Jeff Baumgartner, Senior Editor
March 31, 2025
3 Min Read
(Source: Andriy Popov/Alamy Stock Photo)
OliverIQ, a startup that is pitching a smart-home-as-a-service (SHaaS) platform to ISPs in the US and abroad, has some fresh financial footing and market scale after merging with SAVI Controls.
Financial terms of the deal were not disclosed, but the merged, privately held company, called SAVI iQ, will now focus on the residential and commercial sides of the managed IoT services sector. While OliverIQ has leaned into the residential end of the market, SAVI Controls has a solid foothold on the commercial side, counting AT&T Stadium in Dallas, Top Golf, Pizza Hut, Atomic Golf in Las Vegas, GameStop and Chicken N Pickle among its partners.
"By combining these two companies, we're essentially operating two lines of business – SAVI Commercial and SAVI Home," explained Glen Mella, the former chief revenue officer of OliverIQ who has taken on the same role at the combined company. Will West, previously the CEO at OliverIQ, now serves as CEO of SAVI iQ.
The merged companies aren't exactly strangers. SAVI Controls was once a top dealer for Control4, a high-end smart home automation company (sold in 2019) that was founded by some execs who also were part of OliverIQ's founding team. SAVI Controls and OliverIQ also had previously collaborated on the manufacturing of lighting control products and touchscreen interfaces, Mella noted.
Related:OliverIQ fine-tunes its smart home pitch for broadband operators
The merger will provide OliverIQ with some financial backing and additional market scale. OliverIQ, a startup that made its debut at CES 2024 in Las Vegas, was in the pre-revenue stage and venture backed. SAVI Controls, by comparison, pulls in revenues in the "tens of millions," Mella said.
Residential focus continues
Mella said the goal for the former OliverIQ is unchanged – to develop and sell a platform designed to make it easy for consumers to build, integrate and manage smart homes outfitted with a wide range of connected devices, such as doorbells, cameras, locks, garage door openers, lights and thermostats. That platform, which is also designed to keep IoT devices powered by the latest firmware versions, is being linked to an AI- and voice-powered assistant called "Ollie" that helps consumers deploy, manage and troubleshoot their IoT devices.
The distribution plan for the residential side of the business is also unchanged. Like OliverIQ, SAVI iQ aims to develop partnerships with broadband service providers. The general idea is to equip ISPs with a white-labeled, subscription-based smart-home-as-a-service platform that can be used to accelerate average revenues per user (ARPU) and to reduce churn.
Related:OliverIQ pitches smart home-as-a-service to broadband service providers
Prior to the merger, OliverIQ had an active pipeline of ISPs in the US and internationally. Following an initial mix of small-scale deployments and trials, several ISP partners have plans to offer the company's smart home platform starting in the second half of 2025. Some of those ISPs have hundreds of thousands of customers and others with customers in the millions, Mella said.

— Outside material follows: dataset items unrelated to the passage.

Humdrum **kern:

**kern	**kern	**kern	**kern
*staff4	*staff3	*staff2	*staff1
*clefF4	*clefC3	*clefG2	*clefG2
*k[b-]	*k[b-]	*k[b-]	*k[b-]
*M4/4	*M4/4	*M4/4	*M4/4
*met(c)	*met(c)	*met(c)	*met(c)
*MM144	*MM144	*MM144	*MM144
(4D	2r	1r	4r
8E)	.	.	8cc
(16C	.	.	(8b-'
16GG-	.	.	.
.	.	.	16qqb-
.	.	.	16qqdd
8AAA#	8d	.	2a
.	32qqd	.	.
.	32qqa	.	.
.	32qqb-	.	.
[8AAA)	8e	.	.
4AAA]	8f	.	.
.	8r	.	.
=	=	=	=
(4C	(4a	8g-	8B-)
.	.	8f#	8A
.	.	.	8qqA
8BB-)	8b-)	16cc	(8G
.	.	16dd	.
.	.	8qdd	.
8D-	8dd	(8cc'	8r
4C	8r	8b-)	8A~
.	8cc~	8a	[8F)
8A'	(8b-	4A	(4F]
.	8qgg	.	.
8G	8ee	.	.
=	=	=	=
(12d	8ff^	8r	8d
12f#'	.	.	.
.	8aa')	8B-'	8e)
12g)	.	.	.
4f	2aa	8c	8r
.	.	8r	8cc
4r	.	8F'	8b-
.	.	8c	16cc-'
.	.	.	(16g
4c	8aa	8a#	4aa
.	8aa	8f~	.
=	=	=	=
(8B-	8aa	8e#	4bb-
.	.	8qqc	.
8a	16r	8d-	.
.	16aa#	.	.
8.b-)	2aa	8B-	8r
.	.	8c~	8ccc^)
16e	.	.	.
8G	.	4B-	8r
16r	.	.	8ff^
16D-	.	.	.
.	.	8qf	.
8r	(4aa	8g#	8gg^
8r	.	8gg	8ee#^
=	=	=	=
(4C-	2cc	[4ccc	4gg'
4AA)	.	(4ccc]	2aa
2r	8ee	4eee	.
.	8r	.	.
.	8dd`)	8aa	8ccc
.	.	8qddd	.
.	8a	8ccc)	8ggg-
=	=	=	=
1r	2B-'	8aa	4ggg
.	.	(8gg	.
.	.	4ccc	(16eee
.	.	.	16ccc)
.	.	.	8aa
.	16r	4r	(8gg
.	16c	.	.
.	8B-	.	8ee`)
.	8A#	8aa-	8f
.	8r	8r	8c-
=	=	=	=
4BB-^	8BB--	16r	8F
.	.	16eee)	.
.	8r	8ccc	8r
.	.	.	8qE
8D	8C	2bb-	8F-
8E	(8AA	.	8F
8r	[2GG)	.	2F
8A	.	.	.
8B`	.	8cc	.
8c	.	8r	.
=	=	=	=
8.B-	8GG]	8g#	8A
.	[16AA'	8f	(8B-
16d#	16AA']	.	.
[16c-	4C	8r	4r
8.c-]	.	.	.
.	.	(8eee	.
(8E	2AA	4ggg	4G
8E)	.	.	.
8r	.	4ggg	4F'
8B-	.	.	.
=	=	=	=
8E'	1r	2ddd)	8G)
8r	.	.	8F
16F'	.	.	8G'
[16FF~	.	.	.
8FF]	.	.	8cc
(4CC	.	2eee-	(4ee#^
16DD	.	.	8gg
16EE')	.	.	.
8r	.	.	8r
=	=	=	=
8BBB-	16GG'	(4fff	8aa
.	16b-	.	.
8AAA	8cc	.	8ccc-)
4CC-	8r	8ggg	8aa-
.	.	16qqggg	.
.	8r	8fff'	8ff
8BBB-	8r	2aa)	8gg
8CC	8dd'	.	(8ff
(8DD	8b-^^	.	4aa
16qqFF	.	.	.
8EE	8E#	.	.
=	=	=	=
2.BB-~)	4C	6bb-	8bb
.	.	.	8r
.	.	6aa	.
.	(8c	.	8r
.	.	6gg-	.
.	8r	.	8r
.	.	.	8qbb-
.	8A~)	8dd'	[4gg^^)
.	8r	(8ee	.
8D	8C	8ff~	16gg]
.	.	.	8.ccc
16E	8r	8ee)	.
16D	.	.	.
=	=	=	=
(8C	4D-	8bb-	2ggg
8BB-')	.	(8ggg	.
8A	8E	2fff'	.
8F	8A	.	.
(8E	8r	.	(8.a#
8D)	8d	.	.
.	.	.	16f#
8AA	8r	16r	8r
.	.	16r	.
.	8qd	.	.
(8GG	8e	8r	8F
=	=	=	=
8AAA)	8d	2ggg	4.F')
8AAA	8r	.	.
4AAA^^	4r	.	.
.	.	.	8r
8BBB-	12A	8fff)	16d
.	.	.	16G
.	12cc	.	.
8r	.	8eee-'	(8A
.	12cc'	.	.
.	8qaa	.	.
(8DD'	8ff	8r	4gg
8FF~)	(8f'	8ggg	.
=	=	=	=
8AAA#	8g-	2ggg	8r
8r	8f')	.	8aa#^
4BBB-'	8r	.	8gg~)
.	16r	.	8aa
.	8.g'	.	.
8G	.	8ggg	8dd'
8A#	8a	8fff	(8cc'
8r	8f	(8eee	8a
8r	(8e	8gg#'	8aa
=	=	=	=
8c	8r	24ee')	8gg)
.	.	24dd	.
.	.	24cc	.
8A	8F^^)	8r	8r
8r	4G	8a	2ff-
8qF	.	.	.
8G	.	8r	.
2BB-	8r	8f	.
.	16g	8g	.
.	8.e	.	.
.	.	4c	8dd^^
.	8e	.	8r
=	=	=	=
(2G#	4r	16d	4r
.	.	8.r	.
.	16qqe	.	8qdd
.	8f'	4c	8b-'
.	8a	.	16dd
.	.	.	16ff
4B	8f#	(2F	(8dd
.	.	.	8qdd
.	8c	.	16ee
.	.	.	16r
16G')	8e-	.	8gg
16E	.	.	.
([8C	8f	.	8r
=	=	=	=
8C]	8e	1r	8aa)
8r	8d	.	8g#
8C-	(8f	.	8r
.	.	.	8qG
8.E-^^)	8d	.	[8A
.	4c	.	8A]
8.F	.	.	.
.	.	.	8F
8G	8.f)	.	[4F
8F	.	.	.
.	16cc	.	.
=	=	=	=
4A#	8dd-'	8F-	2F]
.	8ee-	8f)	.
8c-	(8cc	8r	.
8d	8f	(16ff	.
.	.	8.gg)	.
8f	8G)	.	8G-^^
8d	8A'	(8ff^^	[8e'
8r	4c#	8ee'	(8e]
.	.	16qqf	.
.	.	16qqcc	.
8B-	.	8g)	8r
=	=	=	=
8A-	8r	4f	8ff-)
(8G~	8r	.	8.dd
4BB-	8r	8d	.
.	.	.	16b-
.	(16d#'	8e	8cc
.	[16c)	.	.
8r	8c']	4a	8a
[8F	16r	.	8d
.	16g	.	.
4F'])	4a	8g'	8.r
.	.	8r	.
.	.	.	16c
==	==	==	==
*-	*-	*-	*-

OliverIQ had previously said it will rely on a pair of business models: fees based on per-service activations and per-router fees. The company had also focused on multiple deployment options, including smart home control software that can run in ISP-provided routers or via a separate hardware hub that's equipped with an array of antennas and connectivity options such as Wi-Fi, Bluetooth, Zigbee, Thread, Matter and Z-Wave.
SAVI iQ's focus on the residential smart home platform market is not foreign to the US broadband sector. Cox Communications, for example, continues to sell a smart home service called Home Life. Comcast offers Xfinity Home, a service that launched in 2012 and was expanded via Comcast's 2017 acquisition of a piece of a company called Icontrol. AT&T wound down its Digital Life home security offering in 2022.
However, SAVI iQ aims to re-spark the market with a platform that makes it easy for consumers to deploy devices to the smart home, and to back it with an AI-assisted platform that can automate multiple functions. Examples of those would include a "wake up" function that turns on lights and turns up the heat in the morning, or automatically turns off lights and locks doors at bedtime.